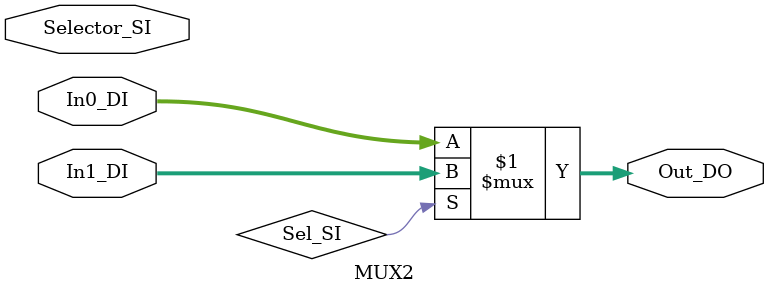
<source format=v>
/* ================================================================================
// 2-input MUX
// Author: Seyed Hadi Mirfarshbafan
// Date: 10/22/2019
// Project: SynTech
// ---- Description ---------------------------------------------------------------
// Multibit 2-input multiplexer (MUX) template
// ---- Input/Output specifications -----------------------------------------------
// In0_DI		0th input data signal
// In1_DI		1st input data signal
// Sel_SI  		select bit (0 picks In0, 1 picks In1)
// Out_DO		Output data signal
// ================================================================================ */

module MUX2
#(
  parameter WIDTH = 16
)
(
  input  [WIDTH-1:0] In0_DI,
  input  [WIDTH-1:0] In1_DI,
  input              Selector_SI,
  output [WIDTH-1:0] Out_DO
);

  assign Out_DO = Sel_SI ? In1_DI: In0_DI;

endmodule

</source>
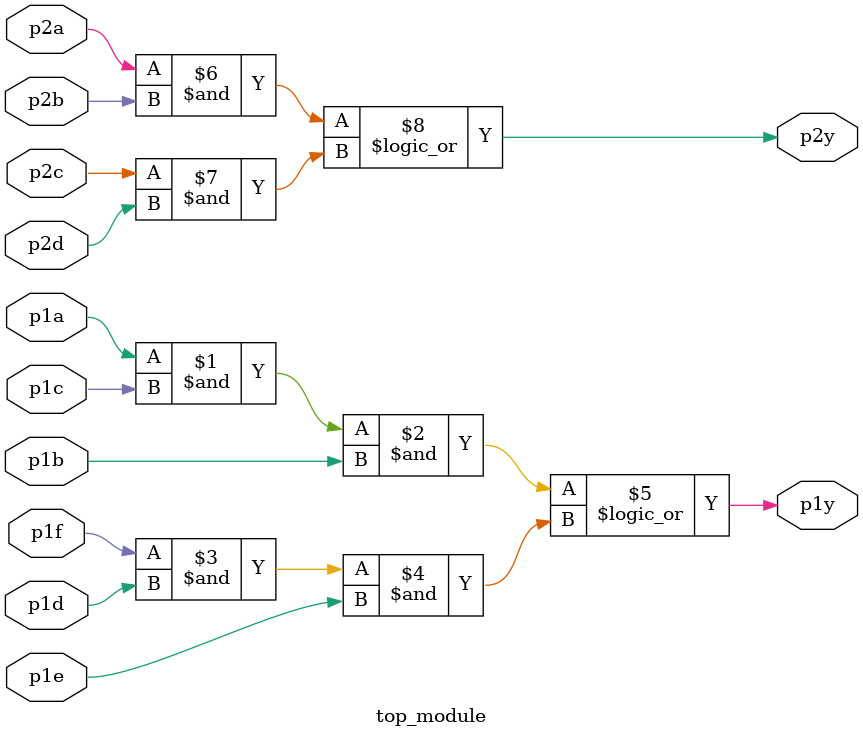
<source format=v>
module top_module ( 
    input p1a, p1b, p1c, p1d, p1e, p1f,
    output p1y,
    input p2a, p2b, p2c, p2d,
    output p2y );
    assign p1y = (p1a&p1c&p1b)||(p1f&p1d&p1e);
    assign p2y = (p2a&p2b)||(p2c&p2d);

endmodule


</source>
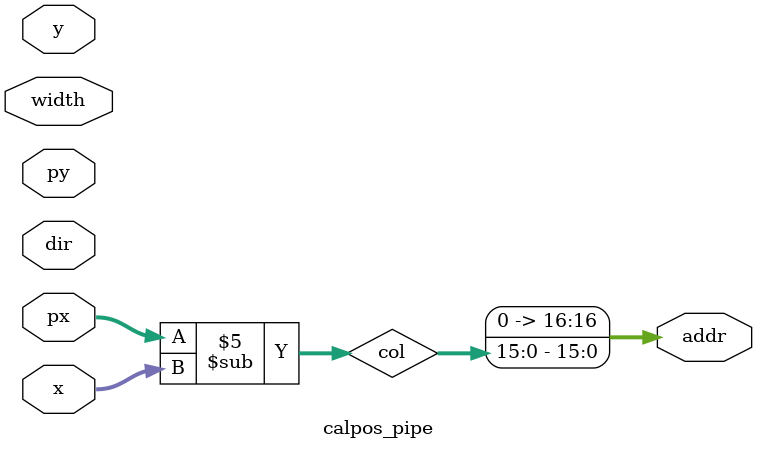
<source format=v>
`timescale 1ns / 1ps

module calpos_pipe(
	input wire dir,
	input wire [15:0] x, y,
	input wire [15:0] width,
	input wire [15:0] px, py,
	output reg [16:0] addr
    );
	
	reg [31:0] op1, op2;
	reg [15:0] col;
	reg [15:0] tmp;
	initial
	begin
		addr = 0;
		op1 = 0;
		tmp = 0;
	end
	
	always @*
	begin
		tmp = dir ? y - py : py - y;
		col = px - x;
		op1 = (tmp[9:0] * width[6:0]);
		addr =/* op1+*/ col;
	end

endmodule

</source>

• **EXERCISE DIRECTIONS**
Scan the entries for lines with the string "signal". Report only how many there are.

• **REPLY TO THE TASK**
3